The Last Pickle

Following on from my previous post I’ve created a procedure to read encrypted data using the same principles: Executing the procedure in the context of a least privilege user and elevating the permissions using code signing as follows.

create procedure sales_api.usp_getCCTrans
with
    execute as 'lpu_code_context'
as
begin
    begin try
        open symmetric key
            cc_key
        decryption by
            asymmetric key encryption_root

        select
            name_on_card,
            amount,
            occurred,
            cast(DecryptByKey( card_number) as varchar(max))
        from
            sales_data.cc_trans

        close symmetric key cc_key
    end try
    begin catch
        if (exists (select * from sys.openkeys where key_name = 'cc_key'))
        begin
            close symmetric key cc_key
        end

        print 'ERROR: ' + cast(ERROR_NUMBER() as varchar(50)) + ' - ' + ERROR_MESSAGE() 

    end catch
end
go

-- we know we need to so sign the proc
add signature to
    sales_api.usp_getCCTrans
by
    certificate internal_code
go

-- grant the app_user permission to exec the proc
grant execute on object::sales_api.usp_getCCTrans to app_user
go This works, and does not leak open symmetric keys can be seen with a simple test. 

execute as user ='app_user'
exec sales_api.usp_getCCTransrevert
select * from sys.openkeys

This works well if the procedure is called from TSQL code; execution context is elevated, the necessary key is opened, a result set is created for the caller and the elevated context is removed. However if this procedure is called from .net code using the Sql Native Client its possible for the client to execute TSQL code *while* the result set is being returned to the caller through the expediency of Multiple Active Result Sets. MARS allows a client to iterate over a result set that has been partially delivered to the client and make and another call to the db on the same connection.
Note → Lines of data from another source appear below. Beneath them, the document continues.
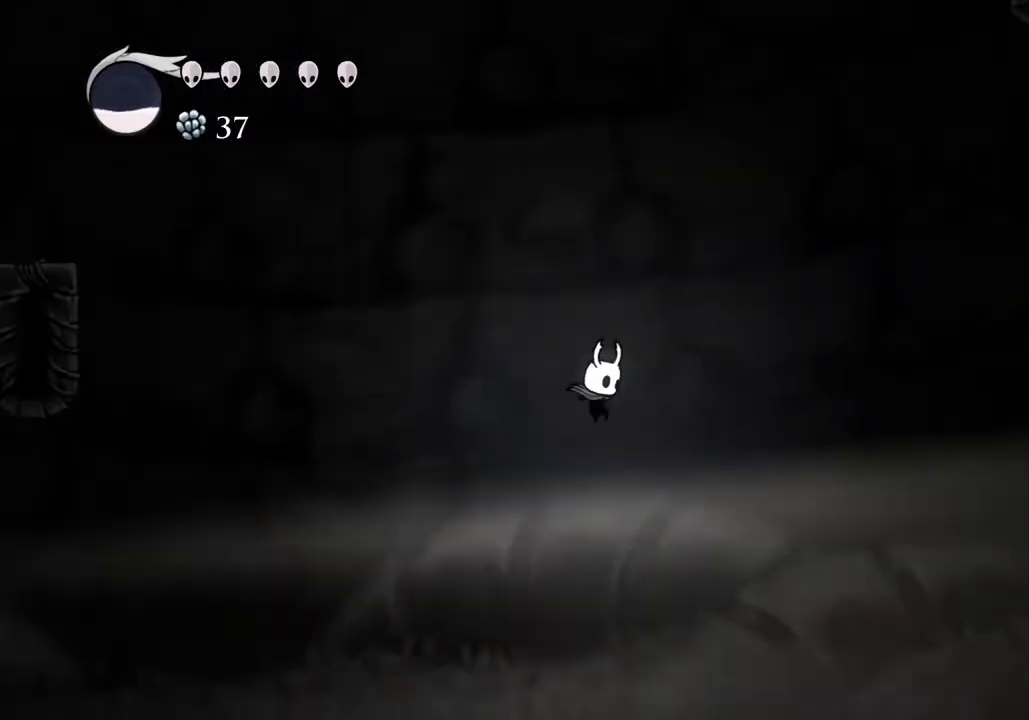
{"keys": ["d"], "events": [[133, "d", "down"], [367, "dash", "down"], [467, "dash", "up"]]}
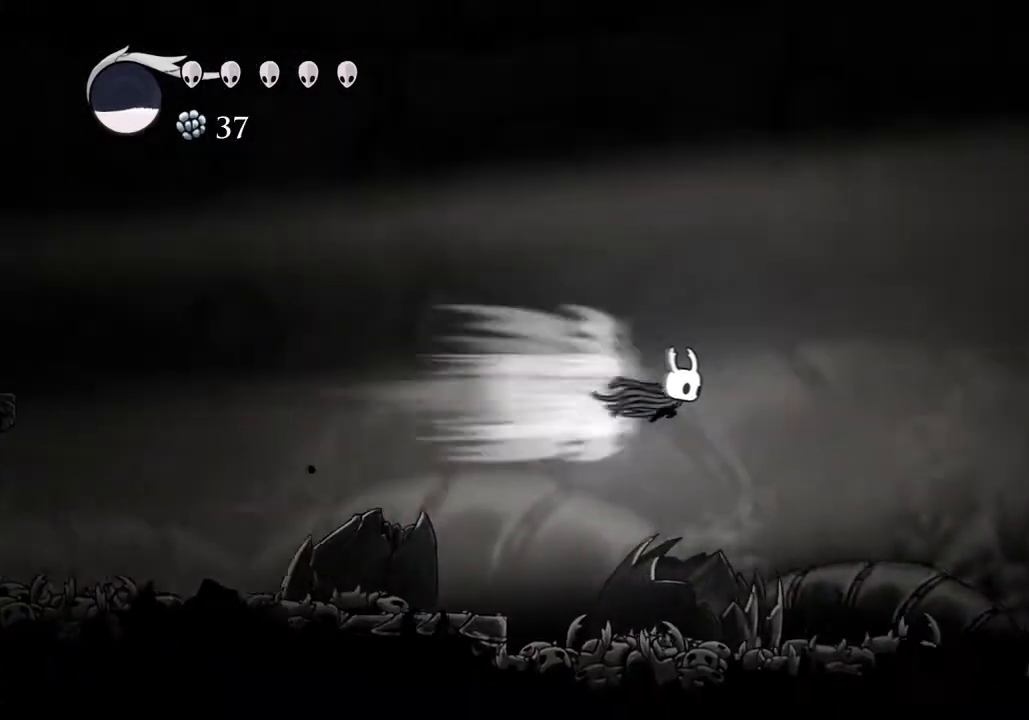
{"keys": ["d"], "events": []}
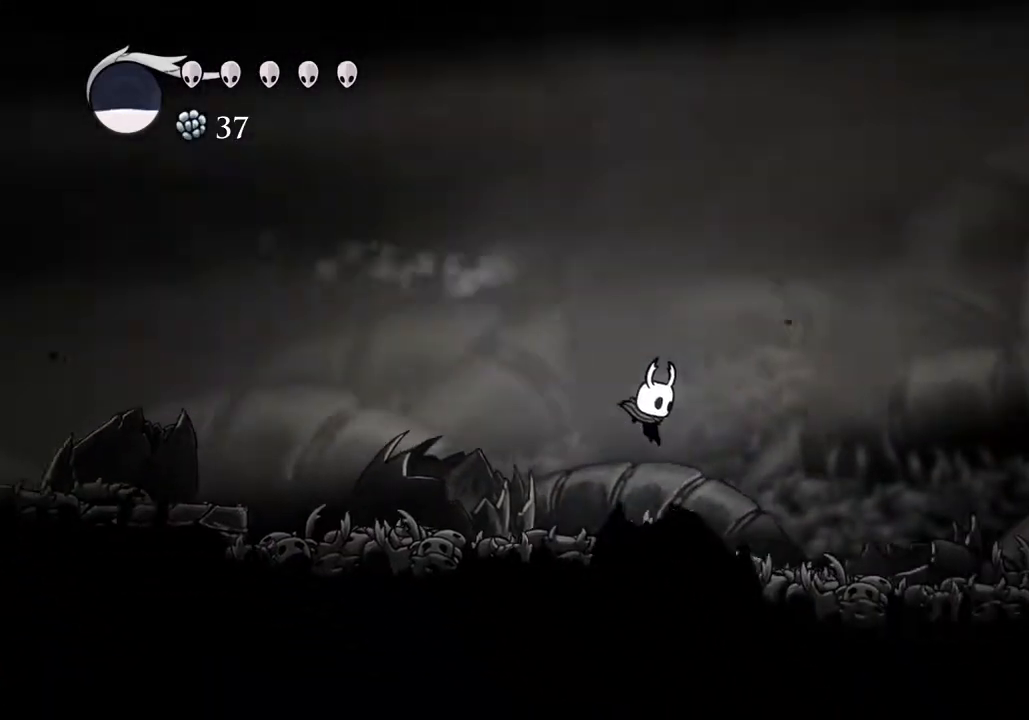
{"keys": ["sdsh"], "events": [[167, "d", "up"], [167, "sdsh", "down"]]}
The second call will have the original execution context, the one used in the connection string, and not the elevated context the first call is now running it. It will though share the same session context as the first call, meaning session level data such as the open symmetric keys are available. To test this out I filled my original table with around 32k rows to make sure there was enough records to force multiple packets to be returned and ran the following c#.

static void Main()
{
    //get a connection with MARS enabled
    SqlConnection con = new SqlConnection(
        "server=(local);database=secure;uid=app_user;pwd=pword;MultipleActiveResultSets=true");

    SqlCommand cmdGet = new SqlCommand("sales_api.usp_getCCTrans", con);
    con.Open();
    SqlDataReader rdrGet = cmdGet.ExecuteReader();

    while (rdrGet.Read())
    {
        //we have one value from the result set, test another call to the server
        SqlCommand cmdInner = new SqlCommand("select user_name() as u", con);
        cmdInner.CommandType = CommandType.Text;

        //user name is app_user
        Console.WriteLine("Inner call user name is: " + (string)cmdInner.ExecuteScalar());

        //check when keys are open
        // the cc_key is
        cmdInner.CommandText = "select key_name from sys.openkeys";
        SqlDataReader rdrInner = cmdInner.ExecuteReader();
        while (rdrInner.Read())
        {
            Console.WriteLine("Key " + rdrInner.GetString(0) + " is open");
        }
        rdrInner.Close();

        //an open leaked key, lets try to use it
        // fails the user app_user does not have permission to select from the table
        cmdInner.CommandText = "select cast(DecryptByKey( card_number) as varchar(max)) from sales_data.cc_trans";
        rdrInner = cmdInner.ExecuteReader();
        while (rdrInner.Read())
        {
            Console.WriteLine("got card number = " + rdrInner.GetString(0));
            break;
        }
        rdrInner.Close();
        break;
    }
    rdrGet.Close();
    Console.WriteLine("Press return");
    Console.ReadLine();
}

By using a MARS connection the client app is able to view which keys are open and decrypt any data it has access to. In this case the limited permissions of the app_user account meant the select statement was stopped, but this clearly is a problem. If the account used by the application has permission to select from the table it can decrypt the data. Grant the following permission to test this:

grant select on object::sales_data.cc_trans to app_user

But there is another way to decrypt data, rather than manually opening the asymmetric key the *DecryptByKeyAutoAsymKey* function can be used which will open the asymmetric key, perform the decryption and close the key. I modified the get query above to use the Auto function and removed the explicit open and close. Calling the procedure in both TSQL (as above) and C# using MARS there were no leaked keys. My assumption here is that the function is called once for each row and has to decrypt the asymmetric key and open the symmetric key for each call, which should incur a small performance penalty when compared to holding the keys open. This can be observed by examining the “Estimated CPU Cost” of the Compute Scalar operation in the Execution Plan, in my tests the auto method was roughly double that of the manual.

So I take two things away from this. First always have the application connect with a user account that only has permission to call procedures and second consider using the auto functions to decrypt data possibly after testing performance.